## Given entries
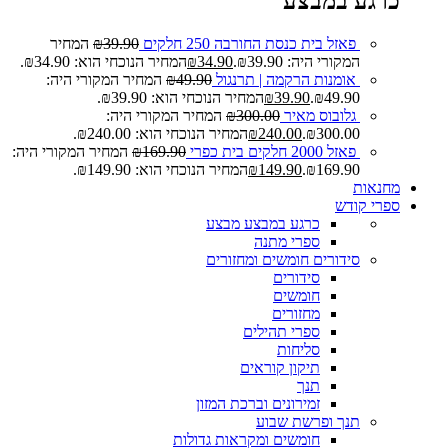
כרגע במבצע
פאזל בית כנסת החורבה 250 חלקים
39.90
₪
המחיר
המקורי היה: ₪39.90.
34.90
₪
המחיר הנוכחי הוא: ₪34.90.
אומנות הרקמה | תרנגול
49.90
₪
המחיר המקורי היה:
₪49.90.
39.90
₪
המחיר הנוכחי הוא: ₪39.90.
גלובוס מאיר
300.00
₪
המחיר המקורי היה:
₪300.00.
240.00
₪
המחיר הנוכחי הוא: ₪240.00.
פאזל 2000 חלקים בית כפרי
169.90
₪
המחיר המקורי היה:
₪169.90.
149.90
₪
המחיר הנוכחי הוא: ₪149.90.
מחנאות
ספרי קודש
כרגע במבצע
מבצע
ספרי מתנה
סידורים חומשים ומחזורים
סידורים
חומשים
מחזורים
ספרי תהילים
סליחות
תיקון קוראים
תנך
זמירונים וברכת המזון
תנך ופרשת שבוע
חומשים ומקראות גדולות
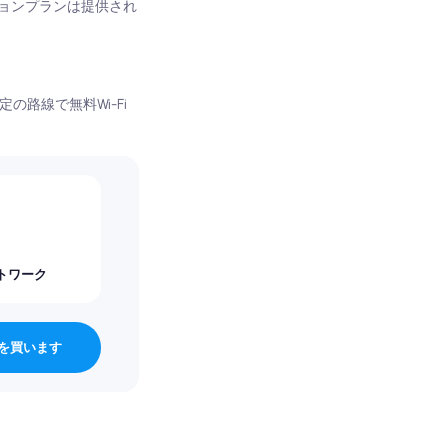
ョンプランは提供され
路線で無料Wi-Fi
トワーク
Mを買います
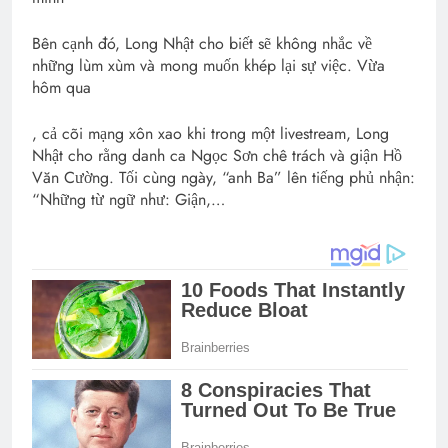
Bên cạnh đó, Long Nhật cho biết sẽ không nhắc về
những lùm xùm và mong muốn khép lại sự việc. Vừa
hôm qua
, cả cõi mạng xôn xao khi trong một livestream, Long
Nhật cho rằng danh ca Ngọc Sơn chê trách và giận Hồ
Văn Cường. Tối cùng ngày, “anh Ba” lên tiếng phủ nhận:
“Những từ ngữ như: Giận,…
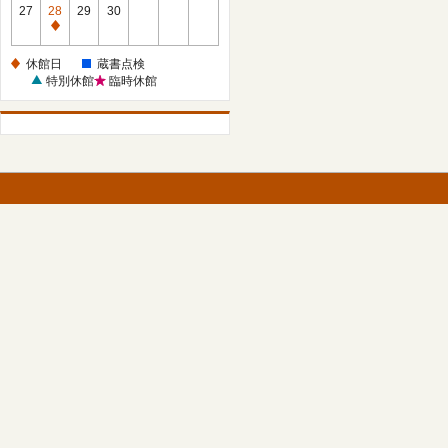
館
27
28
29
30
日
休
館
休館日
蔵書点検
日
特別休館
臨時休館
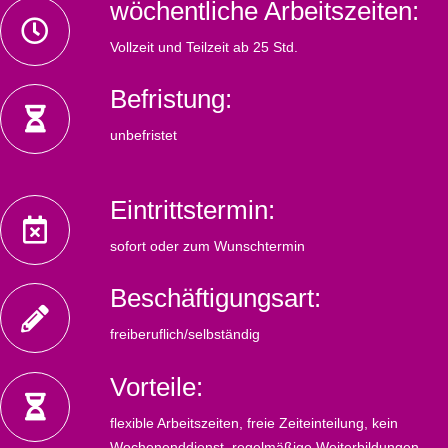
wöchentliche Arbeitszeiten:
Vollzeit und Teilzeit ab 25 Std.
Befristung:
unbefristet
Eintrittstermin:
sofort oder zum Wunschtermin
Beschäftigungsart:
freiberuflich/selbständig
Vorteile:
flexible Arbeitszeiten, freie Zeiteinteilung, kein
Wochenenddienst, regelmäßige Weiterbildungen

## What is required
Copy out all the text in the material line by line, keeping every line unchanged and in its original order, and leave out the picture markers.

## Worked solution
כרגע במבצע
פאזל בית כנסת החורבה 250 חלקים
39.90
₪
המחיר
המקורי היה: ₪39.90.
34.90
₪
המחיר הנוכחי הוא: ₪34.90.
אומנות הרקמה | תרנגול
49.90
₪
המחיר המקורי היה:
₪49.90.
39.90
₪
המחיר הנוכחי הוא: ₪39.90.
גלובוס מאיר
300.00
₪
המחיר המקורי היה:
₪300.00.
240.00
₪
המחיר הנוכחי הוא: ₪240.00.
פאזל 2000 חלקים בית כפרי
169.90
₪
המחיר המקורי היה:
₪169.90.
149.90
₪
המחיר הנוכחי הוא: ₪149.90.
מחנאות
ספרי קודש
כרגע במבצע
מבצע
ספרי מתנה
סידורים חומשים ומחזורים
סידורים
חומשים
מחזורים
ספרי תהילים
סליחות
תיקון קוראים
תנך
זמירונים וברכת המזון
תנך ופרשת שבוע
חומשים ומקראות גדולות
ョンプランは提供され
路線で無料Wi-Fi
トワーク
Mを買います
Bên cạnh đó, Long Nhật cho biết sẽ không nhắc về
những lùm xùm và mong muốn khép lại sự việc. Vừa
hôm qua
, cả cõi mạng xôn xao khi trong một livestream, Long
Nhật cho rằng danh ca Ngọc Sơn chê trách và giận Hồ
Văn Cường. Tối cùng ngày, “anh Ba” lên tiếng phủ nhận:
“Những từ ngữ như: Giận,…
館
27
28
29
30
日
休
館
休館日
蔵書点検
日
特別休館
臨時休館
wöchentliche Arbeitszeiten:
Vollzeit und Teilzeit ab 25 Std.
Befristung:
unbefristet
Eintrittstermin:
sofort oder zum Wunschtermin
Beschäftigungsart:
freiberuflich/selbständig
Vorteile:
flexible Arbeitszeiten, freie Zeiteinteilung, kein
Wochenenddienst, regelmäßige Weiterbildungen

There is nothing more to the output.